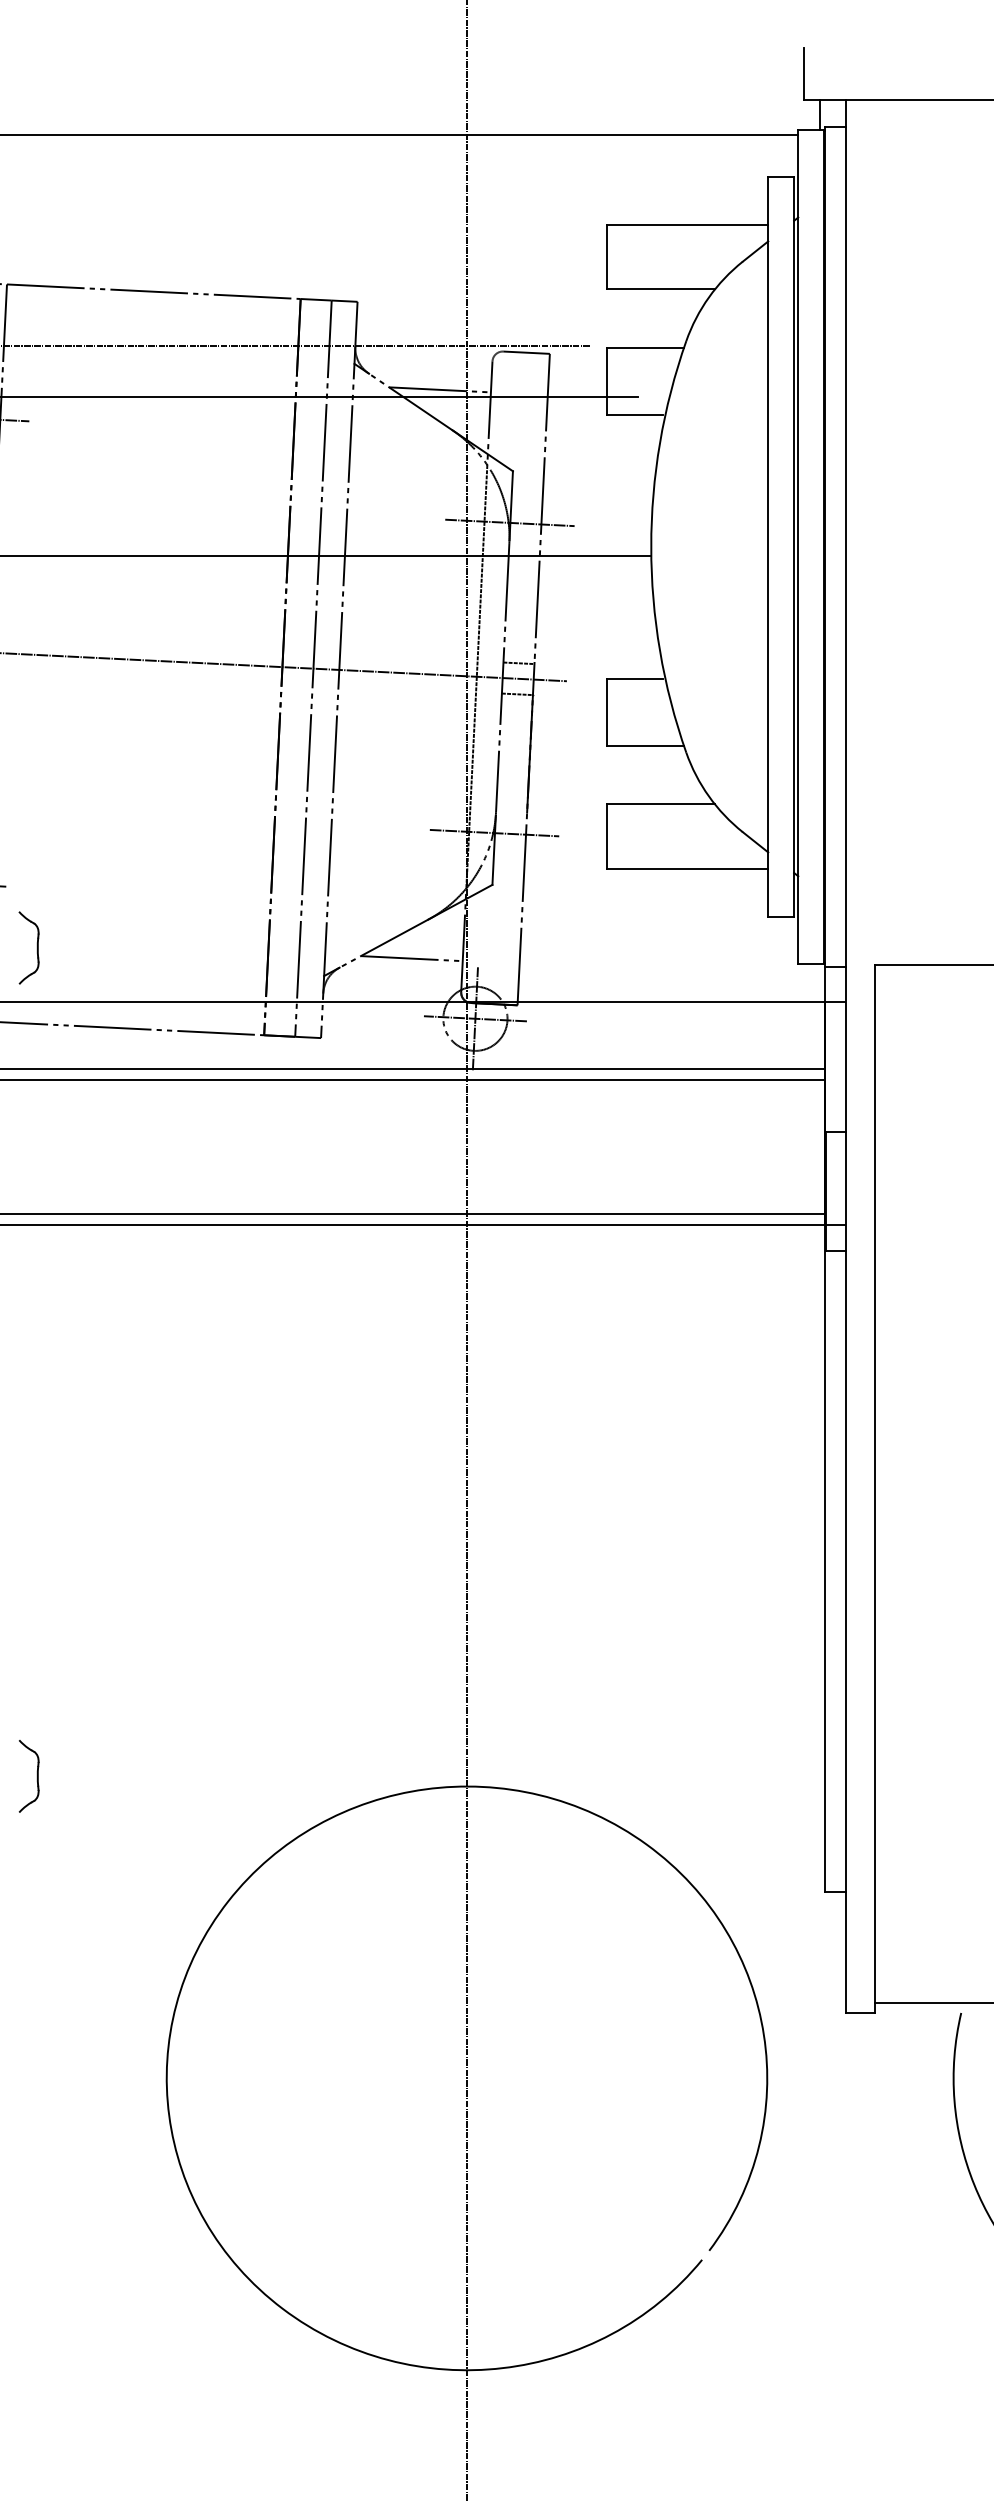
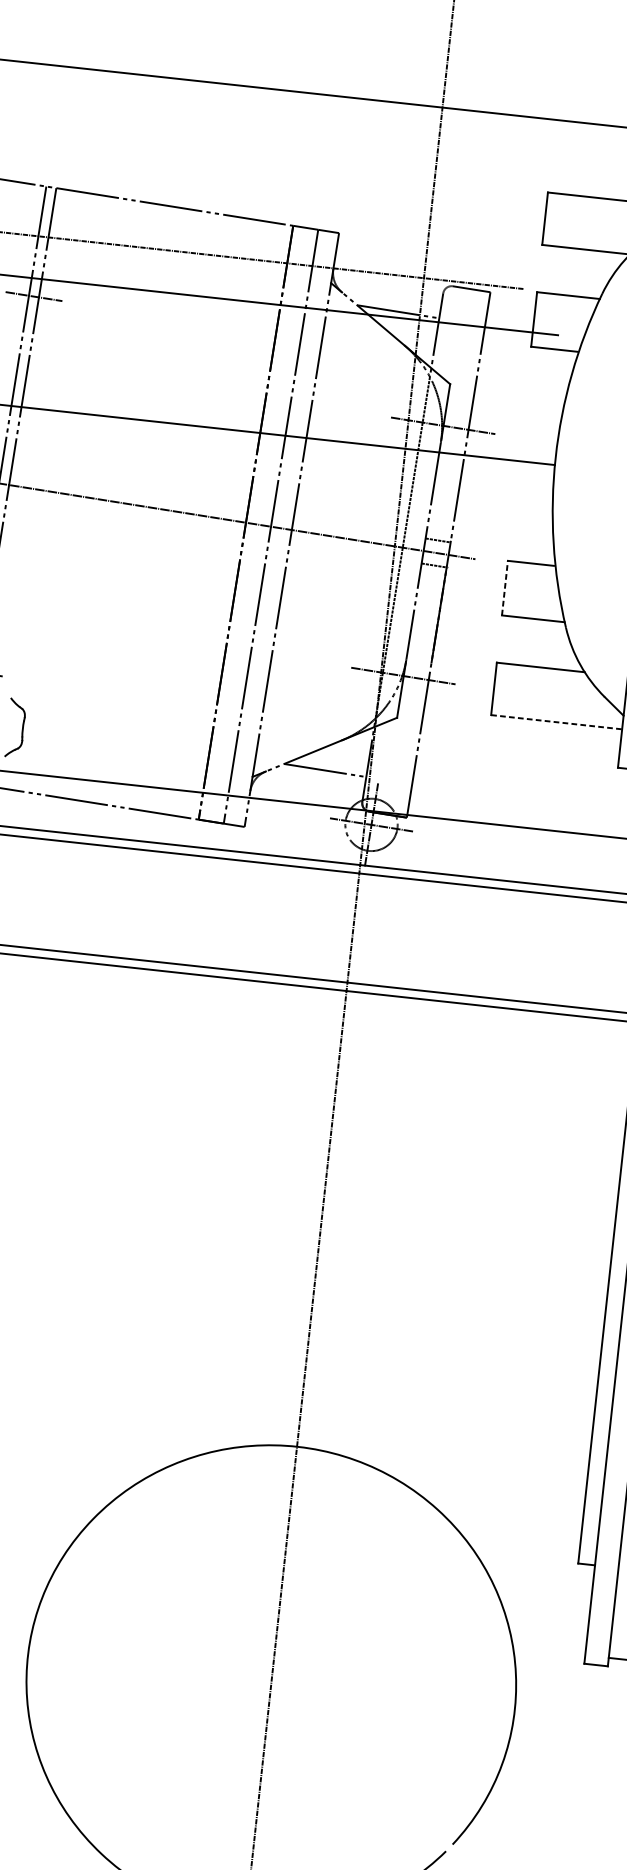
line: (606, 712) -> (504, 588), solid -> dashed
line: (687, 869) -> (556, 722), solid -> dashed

.....

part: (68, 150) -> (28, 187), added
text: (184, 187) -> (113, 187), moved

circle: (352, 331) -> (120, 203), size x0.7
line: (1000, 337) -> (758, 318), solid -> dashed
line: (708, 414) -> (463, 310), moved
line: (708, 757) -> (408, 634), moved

.....

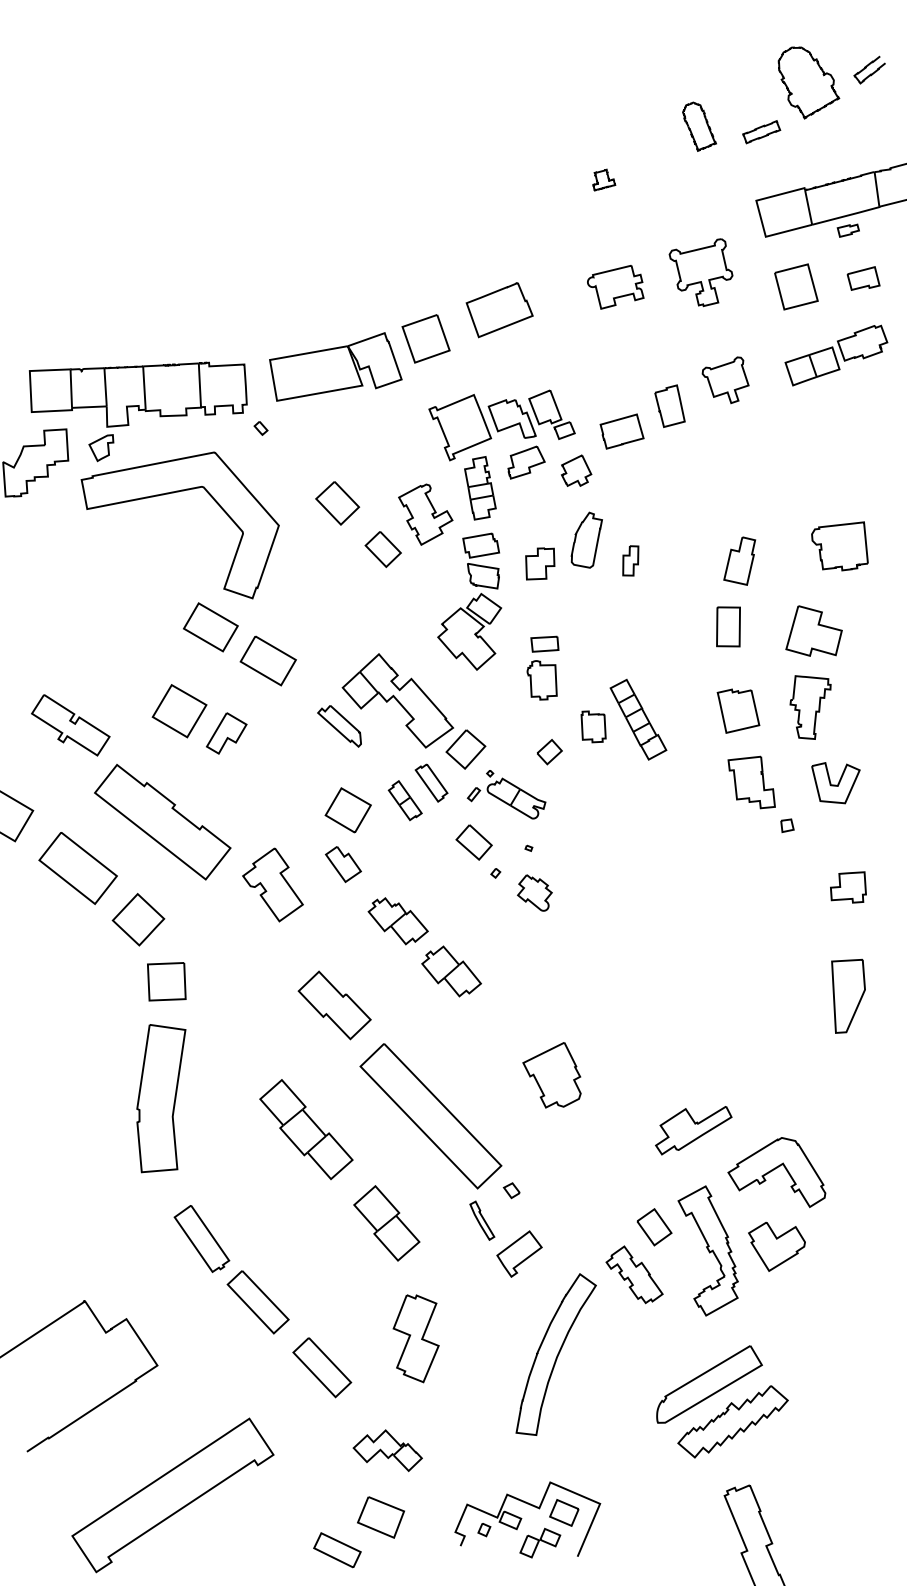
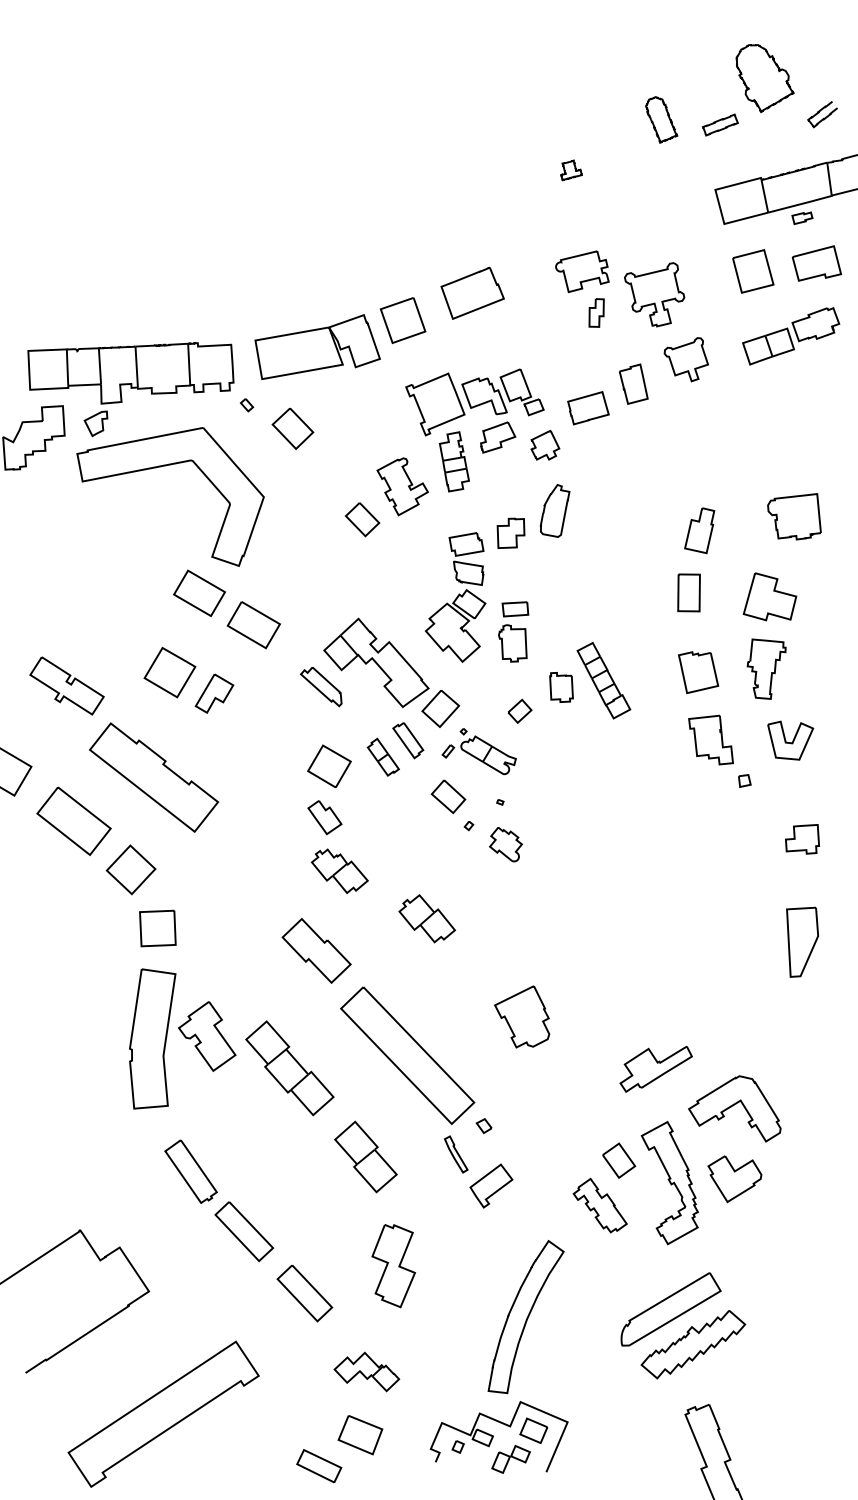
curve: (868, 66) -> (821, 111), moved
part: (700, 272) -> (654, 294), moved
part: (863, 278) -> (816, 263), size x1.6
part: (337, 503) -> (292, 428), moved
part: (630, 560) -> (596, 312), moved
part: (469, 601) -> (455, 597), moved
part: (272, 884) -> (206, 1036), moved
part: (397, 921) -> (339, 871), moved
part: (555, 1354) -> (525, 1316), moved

.....

▶ EXERCISE: Could you return exactly the lines above from the line with "line: (1000, 337)" to the line with "line: (708, 757) -> (408, 634), moved", both included, and nothing else?

▶ ANSWER FOR THE TASK:
line: (1000, 337) -> (758, 318), solid -> dashed
line: (708, 414) -> (463, 310), moved
line: (708, 757) -> (408, 634), moved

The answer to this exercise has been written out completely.